So far, the CEO of SoftBank Group Corp. isn't impressed with his accomplishments at his company.
“The results still have a long way to go, and that makes me embarrassed and impatient,” said Masayoshi Son in an interview, according to Bloomberg. “I used to envy the scale of the markets in the U.S. and China, but now you see red-hot growth companies coming out of small markets like in Southeast Asia. There is just no excuse for entrepreneurs in Japan, myself included.”
While Son has turned SoftBank into a global technology conglomerate through successful investments, including Alibaba Group Holding, two of SoftBank’s biggest investments — Uber and WeWork — have struggled this year. As a result, the Japanese billionaire’s track record has been tainted, and SoftBank's shares have fallen 31 percent since April.
“It only just began, and I feel there is tremendous potential there,” he said, adding that the goal is to invest in startups working to reshape the world via artificial intelligence.
In the meantime, Son must deal with SoftBank's biggest disappointments so far this year: Uber and WeWork. The ridesharing giant's share price has fallen 30 percent since it went public, which has led to investor concerns over the other companies in SoftBank’s ride-hailing portfolio. That includes China’s Didi Chuxing, India’s Ola and Singapore’s Grab. WeWork delayed its highly anticipated IPO after SoftBank — the company’s biggest investor — asked WeWork to shelve its plans, due to questions over how much the company is worth.

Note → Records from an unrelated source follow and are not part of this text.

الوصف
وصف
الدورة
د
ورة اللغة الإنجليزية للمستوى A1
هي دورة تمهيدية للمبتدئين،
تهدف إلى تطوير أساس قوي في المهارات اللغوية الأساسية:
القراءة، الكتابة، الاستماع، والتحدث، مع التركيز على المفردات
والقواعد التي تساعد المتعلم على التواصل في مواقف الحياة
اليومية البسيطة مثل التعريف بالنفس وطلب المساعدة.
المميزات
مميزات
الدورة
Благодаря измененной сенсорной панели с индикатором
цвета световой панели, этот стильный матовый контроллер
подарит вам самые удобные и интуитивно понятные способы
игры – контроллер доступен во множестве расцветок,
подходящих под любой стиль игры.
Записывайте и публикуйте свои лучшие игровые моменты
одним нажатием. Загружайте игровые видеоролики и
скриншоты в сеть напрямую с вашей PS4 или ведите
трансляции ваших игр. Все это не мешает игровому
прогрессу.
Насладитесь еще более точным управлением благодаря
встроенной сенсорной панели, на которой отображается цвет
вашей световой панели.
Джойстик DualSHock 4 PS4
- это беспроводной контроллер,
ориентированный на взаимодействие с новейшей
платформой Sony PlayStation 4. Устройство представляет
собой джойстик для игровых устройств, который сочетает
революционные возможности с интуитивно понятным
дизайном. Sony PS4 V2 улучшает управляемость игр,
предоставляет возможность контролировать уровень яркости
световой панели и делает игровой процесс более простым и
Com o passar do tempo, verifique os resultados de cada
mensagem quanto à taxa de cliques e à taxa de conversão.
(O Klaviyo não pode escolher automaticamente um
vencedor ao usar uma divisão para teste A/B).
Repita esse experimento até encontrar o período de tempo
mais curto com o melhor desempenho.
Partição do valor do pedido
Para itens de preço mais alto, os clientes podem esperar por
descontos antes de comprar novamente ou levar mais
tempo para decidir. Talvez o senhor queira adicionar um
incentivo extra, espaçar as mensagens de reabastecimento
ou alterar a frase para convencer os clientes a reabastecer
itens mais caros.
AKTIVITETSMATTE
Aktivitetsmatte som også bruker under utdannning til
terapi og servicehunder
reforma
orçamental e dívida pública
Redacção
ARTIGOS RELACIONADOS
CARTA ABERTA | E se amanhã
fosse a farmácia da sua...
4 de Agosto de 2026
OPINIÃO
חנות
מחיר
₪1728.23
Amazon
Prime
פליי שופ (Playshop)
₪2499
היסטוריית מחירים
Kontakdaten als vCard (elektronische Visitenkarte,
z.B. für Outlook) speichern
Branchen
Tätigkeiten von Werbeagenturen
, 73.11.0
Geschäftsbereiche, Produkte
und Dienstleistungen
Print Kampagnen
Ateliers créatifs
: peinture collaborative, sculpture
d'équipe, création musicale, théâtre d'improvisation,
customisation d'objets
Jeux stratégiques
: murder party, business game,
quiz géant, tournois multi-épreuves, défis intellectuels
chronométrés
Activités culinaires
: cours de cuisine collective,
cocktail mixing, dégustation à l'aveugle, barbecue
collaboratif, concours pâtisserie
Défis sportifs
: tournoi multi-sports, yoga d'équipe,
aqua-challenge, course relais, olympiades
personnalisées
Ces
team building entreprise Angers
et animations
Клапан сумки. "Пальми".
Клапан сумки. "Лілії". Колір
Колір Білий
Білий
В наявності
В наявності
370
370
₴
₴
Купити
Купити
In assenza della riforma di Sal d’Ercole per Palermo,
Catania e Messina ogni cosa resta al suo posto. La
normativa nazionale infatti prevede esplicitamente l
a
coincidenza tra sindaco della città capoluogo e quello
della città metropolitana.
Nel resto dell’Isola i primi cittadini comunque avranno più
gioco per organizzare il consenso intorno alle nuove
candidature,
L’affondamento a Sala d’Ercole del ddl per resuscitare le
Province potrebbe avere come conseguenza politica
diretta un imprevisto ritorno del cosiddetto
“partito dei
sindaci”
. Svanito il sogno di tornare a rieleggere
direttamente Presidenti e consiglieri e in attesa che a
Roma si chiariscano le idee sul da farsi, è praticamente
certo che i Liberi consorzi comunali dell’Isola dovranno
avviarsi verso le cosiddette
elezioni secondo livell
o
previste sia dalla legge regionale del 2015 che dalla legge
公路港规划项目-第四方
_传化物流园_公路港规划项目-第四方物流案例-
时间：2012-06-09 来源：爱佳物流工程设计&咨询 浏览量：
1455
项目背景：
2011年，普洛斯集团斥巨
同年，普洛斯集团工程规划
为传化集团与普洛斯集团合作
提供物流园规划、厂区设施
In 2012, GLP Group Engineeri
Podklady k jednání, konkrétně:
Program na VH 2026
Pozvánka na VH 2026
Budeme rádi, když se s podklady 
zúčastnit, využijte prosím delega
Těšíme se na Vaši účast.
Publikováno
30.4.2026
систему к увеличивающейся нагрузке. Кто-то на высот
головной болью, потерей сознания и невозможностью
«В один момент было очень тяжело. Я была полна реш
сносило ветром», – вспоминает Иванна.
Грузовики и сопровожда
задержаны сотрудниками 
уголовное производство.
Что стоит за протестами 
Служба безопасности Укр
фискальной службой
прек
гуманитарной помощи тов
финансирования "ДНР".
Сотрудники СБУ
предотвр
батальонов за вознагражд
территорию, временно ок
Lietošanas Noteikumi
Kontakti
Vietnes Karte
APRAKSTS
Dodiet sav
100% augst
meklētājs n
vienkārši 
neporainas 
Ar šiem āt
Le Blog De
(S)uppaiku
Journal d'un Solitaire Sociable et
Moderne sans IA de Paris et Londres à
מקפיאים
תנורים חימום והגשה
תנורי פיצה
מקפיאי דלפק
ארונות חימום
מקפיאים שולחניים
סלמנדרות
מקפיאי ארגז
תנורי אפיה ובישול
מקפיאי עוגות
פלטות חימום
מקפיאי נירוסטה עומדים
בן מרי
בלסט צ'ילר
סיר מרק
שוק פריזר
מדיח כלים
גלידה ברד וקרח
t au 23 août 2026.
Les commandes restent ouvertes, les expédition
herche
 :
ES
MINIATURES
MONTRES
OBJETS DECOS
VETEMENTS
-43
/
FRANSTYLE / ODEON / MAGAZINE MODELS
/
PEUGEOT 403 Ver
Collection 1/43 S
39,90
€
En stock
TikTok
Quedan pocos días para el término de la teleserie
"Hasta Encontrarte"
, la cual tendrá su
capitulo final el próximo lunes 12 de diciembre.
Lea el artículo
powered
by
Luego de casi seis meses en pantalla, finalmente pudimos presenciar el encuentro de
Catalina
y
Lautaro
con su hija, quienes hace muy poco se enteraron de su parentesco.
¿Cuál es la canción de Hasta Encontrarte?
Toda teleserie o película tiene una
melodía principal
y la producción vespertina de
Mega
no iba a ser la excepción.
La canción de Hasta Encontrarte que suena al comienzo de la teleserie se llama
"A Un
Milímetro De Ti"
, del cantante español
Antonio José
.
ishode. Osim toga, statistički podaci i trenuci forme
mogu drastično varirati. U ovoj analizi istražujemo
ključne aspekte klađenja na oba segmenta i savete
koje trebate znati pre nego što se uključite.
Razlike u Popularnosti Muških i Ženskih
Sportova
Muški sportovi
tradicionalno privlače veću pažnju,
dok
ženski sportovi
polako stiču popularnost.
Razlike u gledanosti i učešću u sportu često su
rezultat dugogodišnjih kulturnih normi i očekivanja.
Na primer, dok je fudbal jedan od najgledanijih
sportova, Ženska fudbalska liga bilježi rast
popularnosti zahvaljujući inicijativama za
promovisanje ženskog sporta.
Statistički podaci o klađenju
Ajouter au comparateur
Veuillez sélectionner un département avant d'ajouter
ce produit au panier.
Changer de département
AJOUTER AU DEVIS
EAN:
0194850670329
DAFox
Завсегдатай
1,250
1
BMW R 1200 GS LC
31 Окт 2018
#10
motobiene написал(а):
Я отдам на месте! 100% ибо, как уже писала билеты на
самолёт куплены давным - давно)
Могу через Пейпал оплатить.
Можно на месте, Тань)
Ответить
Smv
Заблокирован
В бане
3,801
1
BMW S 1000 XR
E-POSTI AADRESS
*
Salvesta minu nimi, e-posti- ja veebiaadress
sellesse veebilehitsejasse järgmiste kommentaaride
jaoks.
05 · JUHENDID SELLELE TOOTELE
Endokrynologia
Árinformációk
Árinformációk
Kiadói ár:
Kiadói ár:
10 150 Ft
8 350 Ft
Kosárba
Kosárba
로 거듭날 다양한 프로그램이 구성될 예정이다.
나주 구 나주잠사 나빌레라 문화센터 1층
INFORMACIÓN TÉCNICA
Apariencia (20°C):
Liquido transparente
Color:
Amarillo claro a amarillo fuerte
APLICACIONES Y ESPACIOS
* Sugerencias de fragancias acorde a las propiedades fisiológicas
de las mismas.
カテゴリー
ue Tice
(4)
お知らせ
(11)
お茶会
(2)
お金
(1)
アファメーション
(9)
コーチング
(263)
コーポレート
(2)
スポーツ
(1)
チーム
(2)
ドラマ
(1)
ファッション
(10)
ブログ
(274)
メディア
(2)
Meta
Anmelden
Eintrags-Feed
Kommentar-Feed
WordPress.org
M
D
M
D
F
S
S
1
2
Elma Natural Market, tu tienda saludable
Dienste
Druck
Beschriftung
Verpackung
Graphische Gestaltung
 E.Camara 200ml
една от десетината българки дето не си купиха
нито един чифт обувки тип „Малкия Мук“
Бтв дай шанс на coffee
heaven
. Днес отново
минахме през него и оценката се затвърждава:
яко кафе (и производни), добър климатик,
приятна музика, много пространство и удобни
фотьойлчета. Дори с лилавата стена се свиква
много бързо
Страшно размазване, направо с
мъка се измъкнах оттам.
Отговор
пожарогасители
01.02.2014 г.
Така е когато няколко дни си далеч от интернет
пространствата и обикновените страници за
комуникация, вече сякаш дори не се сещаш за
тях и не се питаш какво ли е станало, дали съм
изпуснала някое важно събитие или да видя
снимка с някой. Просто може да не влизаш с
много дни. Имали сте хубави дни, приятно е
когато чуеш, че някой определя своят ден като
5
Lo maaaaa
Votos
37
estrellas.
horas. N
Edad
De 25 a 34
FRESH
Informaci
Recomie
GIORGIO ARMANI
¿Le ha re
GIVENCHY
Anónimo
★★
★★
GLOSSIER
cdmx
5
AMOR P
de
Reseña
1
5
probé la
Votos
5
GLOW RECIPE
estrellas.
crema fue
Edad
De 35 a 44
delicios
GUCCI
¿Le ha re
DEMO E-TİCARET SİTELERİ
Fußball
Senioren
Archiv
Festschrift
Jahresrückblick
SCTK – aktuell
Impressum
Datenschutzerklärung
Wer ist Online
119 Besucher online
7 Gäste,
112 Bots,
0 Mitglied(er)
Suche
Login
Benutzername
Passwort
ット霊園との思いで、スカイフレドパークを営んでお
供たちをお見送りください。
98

The two setbacks erased the gains of SoftBank’s record $5.5 billion buy-back eight months ago. However, though WeWork and Uber are struggling now, they will be substantially profitable in 10 years’ time, Son noted. Still, he has cautioned SoftBank portfolio company heads.
“Recently, I’ve been telling founders to ‘know your limit,’” Son said. “Knowing your limitations will help unleash limitless possibilities.”